Ten years since he made his first “professional” art, Vibol continues to do what he has always loved doing. At present, he makes art pieces made of metal. He has already created countless carvings for costumers of different nationalities.
But what’s more amazing is the fact that Vibol learned arts by himself. He didn’t have any book or teacher to guide his hands on how to make what. He taught himself how to draw, making use of what was readily available in his home in the outskirts of Phnom Penh and translating whatever was on his mind into beautiful craft.
He credits his passion and talent to the spirits of his ancestors.
“I haven’t been to school to learn about all these copper carving. I believe that I inherited this skill from my Cambodian ancestors. Why I say so? Because I can only draw at night when everyone’s asleep. Seriously, I have no basic education in drawing. But I can draw a lot of images such as Buddha, Kinaris and other things that I have seen. I can draw the wall of a temple fast and easy at night,” said Vibol, his eyes fixed on the Buddha carving in front of the candle light he just lighted.
“And I can’t draw whenever I wish to. It all depends on my emotional state. Every piece I make, it takes me at least three nights to draw. And I can cut the mental and shape it for eight hours straight during day time after I drink my first cup of coffee. I always feel that I am guided by spirit. Perhaps that’s the reason I feel tireless doing my art.”
Most of the time, Vibol likes drawing “Kbach” – a Khmer traditional ornament – as he is tremendously inspired by old canvas and painting in pagodas from the French colonial period. He was also inspired by sculptures of “Kbach” at the National Museum.
“There are four forms of ‘Kbach’ – there’s vine (soil), flame (fire), Angkor (wind) and Phnhi Tes (water). All represent the four elements of the Earth. My favourite is Phnhi Tes. And I believe my soul is connected to water element.”
At present, Vibol pays his bills and feeds his family from his earnings in his metal art. But he knows that his art isn’t a stable financial source. In fact, he had thought of giving up the art several times before and decided to find a more secure job.

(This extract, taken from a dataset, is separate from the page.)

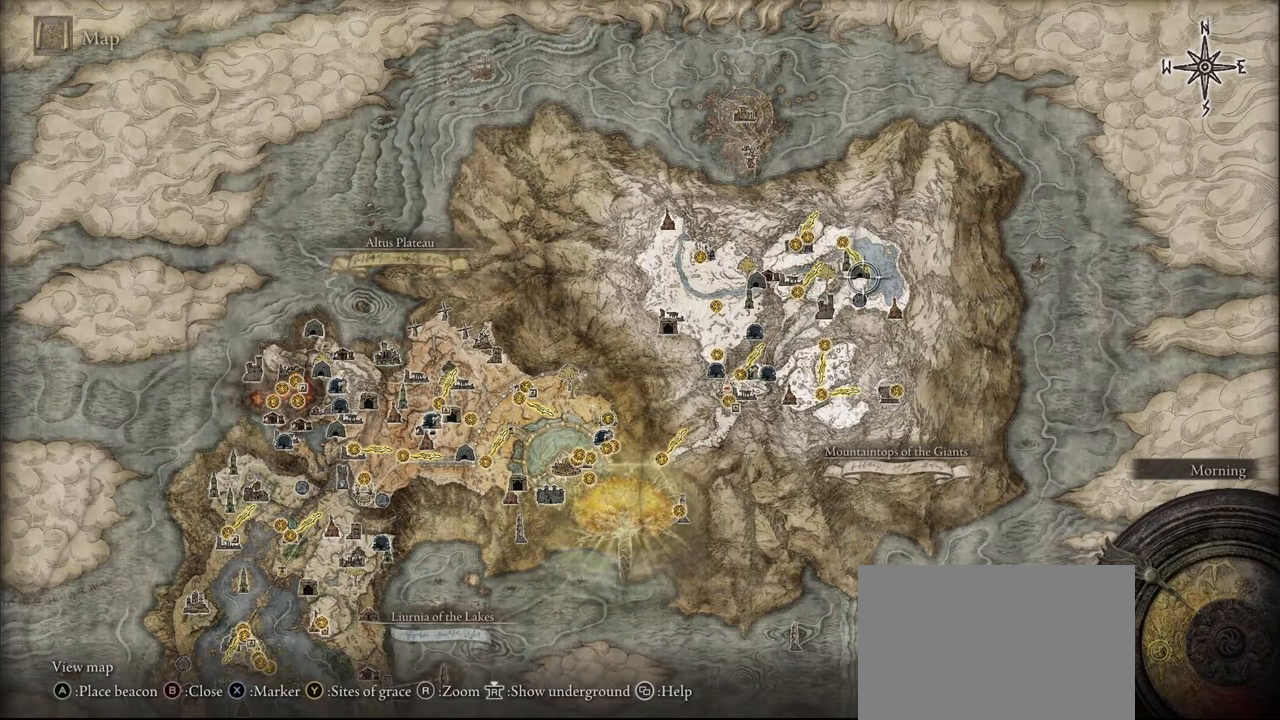
{"dt_ms": 500, "buttons": [], "left_stick": "center", "right_stick": "center", "events": [[350, "left_stick", "center"]]}
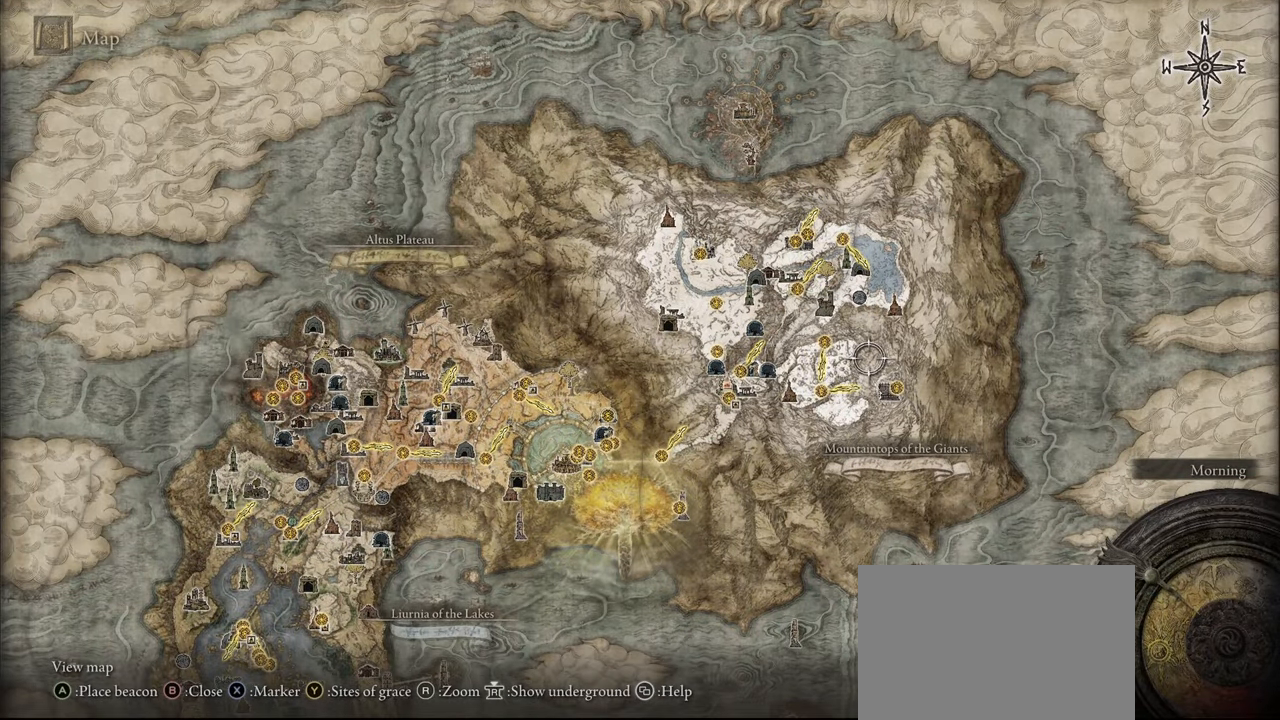
{"dt_ms": 500, "buttons": [], "left_stick": "center", "right_stick": "center", "events": [[183, "right_stick", "up-right"], [350, "right_stick", "center"]]}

“My mother and sibling have told me to stop this since it really can’t help me survive in life. I stopped and went to Thailand twice to look for a job. But I came back here. I couldn’t really adapt to the food there, making me end up with chicken egg every day. And that wasn’t what I wanted.
“What I really want is freedom. Freedom is the core element of my life. This is why customers can’t ask me to do something for them right there and then. All the pieces I do, I pour my heart and soul into it.”
Vibol said that he decided to make his metal art his full-time work and passion after he learned more about the craft from an instructor at the Royal University of Fine Arts last year. It was also when he discovered more resources to know about “Kbach” through the research book from Reyum Publishing.
“Learning, drawing, practicing and cutting ‘Kbach’ is my greatest happiness. I can say that doing what I love is even more thrilling than eating good food. All my hardships have paid off as a lot of people now know and support my work.”
Currently, Vibol is working on Buddhist carving and Hanuman key chains for clients who got to love his works through Facebook. He carefully and accurately bends the metal to create his desired shapes. When he finishes and delivers his newest work, he knows that he didn’t just pass on his art; he is passing on Khmer art.
Vibol also aims to let his art be known by the young generation. He welcomes all those who want to learn metal sculpture with him for free.